Pasaje
al norte
Anuk
Arudpragasam
Traducción
de Celia Montolio
Nota
al margen
Madrid,
2025
277
páginas
No
es difícil rastrear alguna influencia europea en esta novela que con tanto
cuidado ha escrito Anuk Arudpragasam (Colombo, Sri Lanka, 1988): «cuando
comprende que en realidad nunca se puede tocar el horizonte porque la vida siempre
continúa, porque cada momento se diluye en el siguiente y aquello que se
pensaba que era el horizonte de la propia vida, fuera lo que fuera, al final
resulta ser siempre otro trozo más de tierra». La cita no es la frase completa,
sino el último trozo de una que arranca bastante más arriba. Encontrar un libro
escrito con frases largas, que buscan la emoción, el retrato interior que es, a
la vez, el reflejo de la realidad, es muy de agradecer, pues el mundo literario
está lleno de gente escribiendo la misma frase corta que intenta únicamente la
potencia. Para un lector europeo, la remisión a Proust es clara. El libro está
escrito desde un narrador omnisciente, que acompaña al protagonista en lo que
hace, en lo que piensa y, sobre todo, en lo que siente. Está dentro de él, como
lo están los narradores de Virginia Woolf.
La
novela contiene un proyecto estético, pues el autor trata de acomodar esta
forma de narrar a un país, Sri Lanka, que acaba de superar una guerra. Así
pues, la pregunta que permanece a lo largo de la obra es de qué se puede llenar
una vida cuando lo que uno pisa es el paisaje después de la batalla. Para ello Arudpragasam
construye un relato dividido en tres partes, como una sinfonía: la primera dedicada
a hablar de las raíces del protagonista; la segunda versará sobre el descubrimiento
en un viaje que le llevará a Delhi, donde encontrará el amor; la tercera es un
regreso al lugar de origen, y la narración tendrá lugar debido al empuje de la
muerte y la situación de duelo. «Se la había imaginado impresionada al
enterarse de todo lo que había visto y hecho, al comprobar cuánto había
mejorado su comprensión de sí mismo y del mundo»: esa lección, que en un
momento expone de forma explícita, es la esencia sobre la que se mueve la ética
de esta novela. No deberíamos dejar de caminar y caminar supone aprender. Y
para ello no hace falta una vida épica, pues basta lo cotidiano, detenernos en
la rutina y observar lo que contiene y lo que sobresale de ella. Lo familiar es
tan reseñable como lo heroico. De hecho, apenas cabría lugar a la búsqueda de
la belleza, que es a lo que nos lleva el autor, de no ser porque en la vida
diaria no cesan de brotar resistencias, dificultades.
Es
fácil deducir que nos encontramos ante una novela en la que hay más descripción
que acción. No se trata tanto de que acompañemos los pasos del joven
protagonista como de que le acompañemos en sus sentimientos, que al traducirse
a palabras cobran forma de pensamientos. Pero para poder sentir, para poder
pensar, es imprescindible que la realidad sea imprecisa, llena de incertidumbre.

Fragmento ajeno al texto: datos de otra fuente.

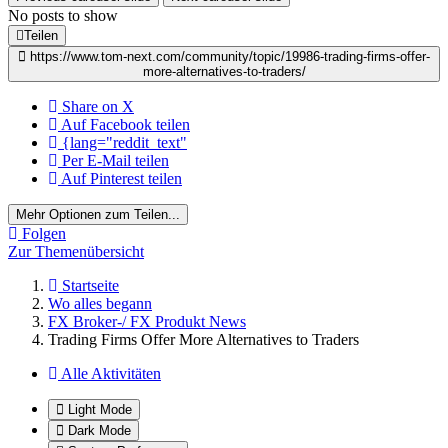
No posts to show
Teilen
https://www.tom-next.com/community/topic/19986-trading-firms-offer-
more-alternatives-to-traders/
Share on X
Auf Facebook teilen
{lang="reddit_text"
Per E-Mail teilen
Auf Pinterest teilen
Mehr Optionen zum Teilen...
Folgen
Zur Themenübersicht
Startseite
Wo alles begann
FX Broker-/ FX Produkt News
Trading Firms Offer More Alternatives to Traders
Alle Aktivitäten
Light Mode
Dark Mode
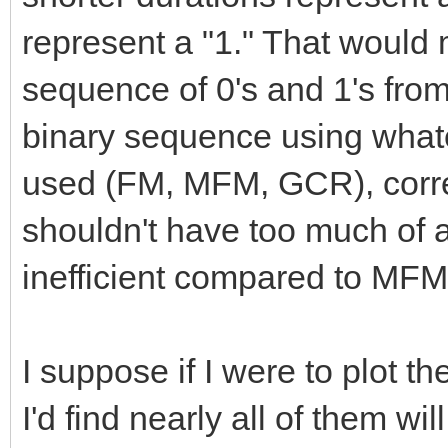
represent a "1." That would m
sequence of 0's and 1's from 
binary sequence using what
used (FM, MFM, GCR), corre
shouldn't have too much of a p
inefficient compared to MFM
I suppose if I were to plot t
I'd find nearly all of them wi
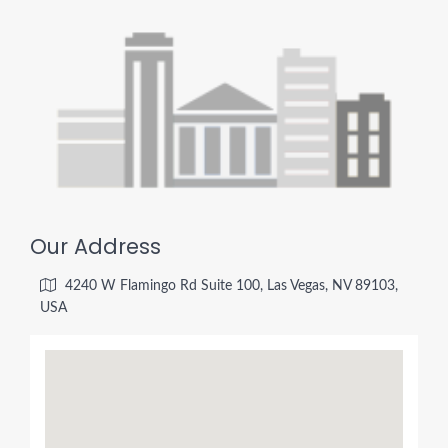
Our Address
4240 W Flamingo Rd Suite 100, Las Vegas, NV 89103,
USA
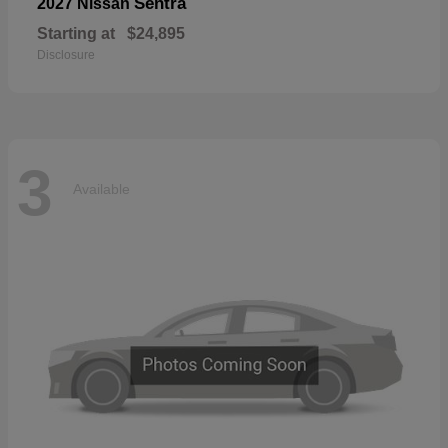
Sentra
2027 Nissan
Starting at
$24,895
Disclosure
3
Available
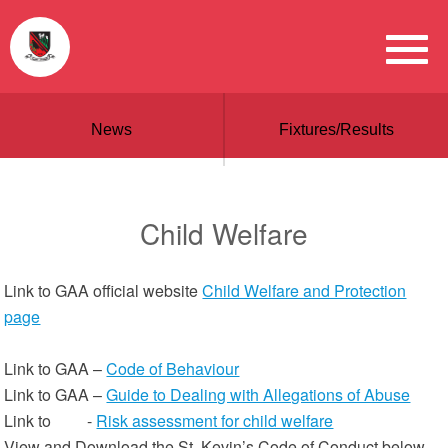
News
Fixtures/Results
Child Welfare
Link to GAA official website
Child Welfare and Protection
page
Link to GAA –
Code of Behaviour
Link to GAA –
Guide to Dealing with Allegations of Abuse
Link to -
Risk assessment for child welfare
View and Download the St. Kevin’s Code of Conduct below.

Las dudas, las preguntas, serán lo que nos empuje a la necesidad de aprender. Seguramente
no llegaremos a ninguna conclusión, poque lo que cuenta es el camino, lo que de
verdad importa, como dijo el poeta Kavafis, es que Ítaca es el camino. Ese
camino también es interior, como demostraron Proust y Woolf, a quienes Arudpragasam
parece haber leído a conciencia antes de escribir esta novela, que es un oasis
de ética y belleza dentro del panorama literario actual, en el que a los
autores les preocupa tanto asombrar con fuegos artificiales.